When it comes to PC games, my favorite stealth games are the Thief series, followed by Robin Hood and Desperados. The first focuses on an individual, Garrett, and the second two involve managing a group of individuals, Robin Hood and his Merry Men and John Cooper and his pals respectively.
All three focus on resource management, limited abilities, observational skills, learning the game’s AI that can alter on the fly (i.e. patrol routes changing, noticing something is stolen, finding someone tied up, hearing a noise, catching the glimpse of a shadow, etc). This gameplay ultimately encourages your creativity to solve the problems presented.

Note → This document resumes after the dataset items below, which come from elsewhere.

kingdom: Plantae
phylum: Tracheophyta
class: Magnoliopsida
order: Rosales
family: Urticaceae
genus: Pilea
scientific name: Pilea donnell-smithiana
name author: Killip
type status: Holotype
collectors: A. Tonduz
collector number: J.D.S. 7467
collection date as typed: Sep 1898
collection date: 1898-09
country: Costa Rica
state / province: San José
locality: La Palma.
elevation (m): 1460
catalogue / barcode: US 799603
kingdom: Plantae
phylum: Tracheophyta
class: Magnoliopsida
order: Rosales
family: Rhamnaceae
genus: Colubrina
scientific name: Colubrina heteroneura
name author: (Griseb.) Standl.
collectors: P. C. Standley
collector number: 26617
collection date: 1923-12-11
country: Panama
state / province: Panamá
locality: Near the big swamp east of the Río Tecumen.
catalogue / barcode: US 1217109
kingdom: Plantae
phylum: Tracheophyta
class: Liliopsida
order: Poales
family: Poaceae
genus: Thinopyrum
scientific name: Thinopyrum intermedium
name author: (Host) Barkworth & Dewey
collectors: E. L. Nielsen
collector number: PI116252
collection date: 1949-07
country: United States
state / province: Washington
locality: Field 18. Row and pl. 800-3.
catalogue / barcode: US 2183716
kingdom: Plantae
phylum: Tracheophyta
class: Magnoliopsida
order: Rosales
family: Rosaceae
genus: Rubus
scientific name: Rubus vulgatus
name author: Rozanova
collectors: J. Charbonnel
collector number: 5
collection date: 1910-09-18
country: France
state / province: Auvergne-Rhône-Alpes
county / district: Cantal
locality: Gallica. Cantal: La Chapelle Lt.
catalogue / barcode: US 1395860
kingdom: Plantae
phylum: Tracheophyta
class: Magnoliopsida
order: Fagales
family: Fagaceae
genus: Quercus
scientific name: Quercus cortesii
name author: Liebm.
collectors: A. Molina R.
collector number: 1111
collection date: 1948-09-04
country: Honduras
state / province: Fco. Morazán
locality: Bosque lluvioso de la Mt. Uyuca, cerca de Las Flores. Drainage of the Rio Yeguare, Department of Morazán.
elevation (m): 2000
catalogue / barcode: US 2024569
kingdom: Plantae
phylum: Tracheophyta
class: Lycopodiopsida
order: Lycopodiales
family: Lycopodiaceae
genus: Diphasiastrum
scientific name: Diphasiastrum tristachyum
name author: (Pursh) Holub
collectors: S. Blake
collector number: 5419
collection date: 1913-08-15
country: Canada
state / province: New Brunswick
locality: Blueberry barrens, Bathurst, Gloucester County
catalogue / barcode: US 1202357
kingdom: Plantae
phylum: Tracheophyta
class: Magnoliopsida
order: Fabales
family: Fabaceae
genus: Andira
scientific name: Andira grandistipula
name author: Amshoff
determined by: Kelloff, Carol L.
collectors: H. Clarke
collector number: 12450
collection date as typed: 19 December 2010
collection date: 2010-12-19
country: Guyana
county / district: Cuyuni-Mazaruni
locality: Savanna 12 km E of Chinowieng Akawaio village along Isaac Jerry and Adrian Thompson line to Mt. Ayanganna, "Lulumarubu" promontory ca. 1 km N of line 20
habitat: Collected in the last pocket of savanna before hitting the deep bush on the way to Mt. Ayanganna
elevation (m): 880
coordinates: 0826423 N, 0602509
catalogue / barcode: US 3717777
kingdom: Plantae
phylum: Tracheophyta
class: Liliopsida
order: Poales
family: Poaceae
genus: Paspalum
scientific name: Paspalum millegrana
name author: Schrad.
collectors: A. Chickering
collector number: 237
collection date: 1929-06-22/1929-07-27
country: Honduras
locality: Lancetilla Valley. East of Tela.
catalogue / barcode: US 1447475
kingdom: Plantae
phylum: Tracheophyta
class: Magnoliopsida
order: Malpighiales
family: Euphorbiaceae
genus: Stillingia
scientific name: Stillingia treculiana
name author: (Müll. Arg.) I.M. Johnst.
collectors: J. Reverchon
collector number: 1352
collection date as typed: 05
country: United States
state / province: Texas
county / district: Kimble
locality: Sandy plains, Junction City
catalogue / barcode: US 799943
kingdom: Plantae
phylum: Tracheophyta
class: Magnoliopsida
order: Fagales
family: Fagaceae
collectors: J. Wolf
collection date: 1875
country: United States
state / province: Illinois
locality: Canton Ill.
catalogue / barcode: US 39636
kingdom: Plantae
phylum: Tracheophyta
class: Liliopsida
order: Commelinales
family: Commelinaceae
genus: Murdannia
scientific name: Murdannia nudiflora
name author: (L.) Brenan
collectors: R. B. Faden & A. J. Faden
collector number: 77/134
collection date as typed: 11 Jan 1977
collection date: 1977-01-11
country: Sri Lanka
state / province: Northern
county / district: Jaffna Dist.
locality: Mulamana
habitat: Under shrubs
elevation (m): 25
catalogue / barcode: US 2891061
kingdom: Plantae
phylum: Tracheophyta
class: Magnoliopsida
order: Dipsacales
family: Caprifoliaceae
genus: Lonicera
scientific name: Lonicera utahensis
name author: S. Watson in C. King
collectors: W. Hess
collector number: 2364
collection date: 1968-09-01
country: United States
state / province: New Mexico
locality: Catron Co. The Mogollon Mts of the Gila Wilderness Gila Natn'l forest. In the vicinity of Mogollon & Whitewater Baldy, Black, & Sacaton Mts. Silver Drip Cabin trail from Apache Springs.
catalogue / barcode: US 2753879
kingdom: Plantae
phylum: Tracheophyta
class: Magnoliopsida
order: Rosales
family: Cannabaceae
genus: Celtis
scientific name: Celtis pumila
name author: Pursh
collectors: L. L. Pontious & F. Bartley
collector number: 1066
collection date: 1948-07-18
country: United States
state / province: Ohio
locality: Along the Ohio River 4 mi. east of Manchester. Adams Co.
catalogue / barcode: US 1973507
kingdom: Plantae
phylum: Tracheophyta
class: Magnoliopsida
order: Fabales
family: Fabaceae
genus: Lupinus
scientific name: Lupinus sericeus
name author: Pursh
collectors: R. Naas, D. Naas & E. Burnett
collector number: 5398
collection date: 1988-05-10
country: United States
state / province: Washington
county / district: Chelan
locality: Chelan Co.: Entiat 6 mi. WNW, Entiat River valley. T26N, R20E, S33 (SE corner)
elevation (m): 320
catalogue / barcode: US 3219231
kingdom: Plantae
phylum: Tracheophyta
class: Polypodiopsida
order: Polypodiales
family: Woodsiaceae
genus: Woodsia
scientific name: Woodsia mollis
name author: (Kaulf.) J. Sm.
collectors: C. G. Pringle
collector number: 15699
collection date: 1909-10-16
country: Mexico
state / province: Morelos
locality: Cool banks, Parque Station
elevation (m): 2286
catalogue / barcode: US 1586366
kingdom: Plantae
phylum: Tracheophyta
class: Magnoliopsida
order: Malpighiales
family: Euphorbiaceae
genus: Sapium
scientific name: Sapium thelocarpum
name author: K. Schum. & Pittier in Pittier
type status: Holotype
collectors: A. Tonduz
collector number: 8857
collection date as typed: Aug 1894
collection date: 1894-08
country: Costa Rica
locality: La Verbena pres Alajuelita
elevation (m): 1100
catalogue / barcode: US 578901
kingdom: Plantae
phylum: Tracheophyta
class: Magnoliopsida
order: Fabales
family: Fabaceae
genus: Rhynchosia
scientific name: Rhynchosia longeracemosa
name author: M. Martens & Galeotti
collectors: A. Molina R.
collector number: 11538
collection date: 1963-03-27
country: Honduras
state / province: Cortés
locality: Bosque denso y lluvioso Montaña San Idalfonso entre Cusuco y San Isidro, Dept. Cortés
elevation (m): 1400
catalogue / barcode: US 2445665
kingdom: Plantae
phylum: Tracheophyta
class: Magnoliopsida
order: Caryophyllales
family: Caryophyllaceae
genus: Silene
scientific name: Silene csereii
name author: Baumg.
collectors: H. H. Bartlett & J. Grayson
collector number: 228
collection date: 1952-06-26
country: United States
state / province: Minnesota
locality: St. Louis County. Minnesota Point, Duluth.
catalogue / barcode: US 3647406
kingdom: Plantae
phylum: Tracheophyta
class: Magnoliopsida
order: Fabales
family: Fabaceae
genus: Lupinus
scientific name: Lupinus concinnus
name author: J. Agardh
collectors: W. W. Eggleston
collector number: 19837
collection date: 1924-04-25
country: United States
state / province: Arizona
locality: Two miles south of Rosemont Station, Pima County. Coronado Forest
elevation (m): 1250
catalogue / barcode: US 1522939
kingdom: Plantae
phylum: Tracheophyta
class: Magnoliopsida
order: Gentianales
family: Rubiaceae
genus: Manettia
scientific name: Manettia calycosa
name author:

There is more than one solution to the problems presented and failure is typically imminent if your tactic is “Just kill the goblins!” For instance, while Desperados does have its shootouts, in Hang’m High! going in guns blazing trying to save Doc will end in failure.
When Tess finished editing the Temple of Nilbog, she pointed out that not only did I rob them of discovery, I also took away their game tactic fun. This followed a conversation of how I disagreed with the often false comparison that using miniatures somehow equates to using tactics.
Greg’s Barrowmaze podcast addressed several good points about miniature use, covered some good advice to prevent them from slowing down play and some other good bits. For those interested in listening to it on the go, I converted the podcast to an mp3.
When we played 4E Encounters it was jarring to see the girls suddenly treat Dungeons & Dragons like a board game. And, seeing WotC’s method of introducing Dungeons & Dragons to new people upset me.
It was not just the miniatures. Things like “healing surges” and “power cards” and “perception checks” just did not make any sense.
I understand how the mechanics work, but there is a disconnect with the imagined game world. Every time someone used a healing surge, all that came to mind was the strained face of that character taking a crap. Suddenly that character is relieved?
The Delvers have planned out assaults, circumvented obstacles and creatively use their surroundings with great success, and all without the use of miniatures or a game board to “help” them “do tactics.”
Their “perception check” is their own brains. This is the implied method of play by the original creators. One of The Delvers is diagnosed with ADD. She does not require a dice roll to make a lazy man’s perception check.
This is not gospel, but it comes more naturally than trying to explain what a healing surge is and what that actually means.
Gary made me laugh when he all capped in Tomb of Horrors, “THIS IS A THINKING PERSON’S MODULE, AND IF YOUR GROUP IS A HACK AND SLAY GATHERING, THEY WILL BE UNHAPPY!” Even when it is spelled out the message is misunderstood.
The Delvers are not always successful and sometimes the only option is to kill the goblins, but pulling out the double-decker bologna sandwich is much more rewarding for any enthusiastic player and DM.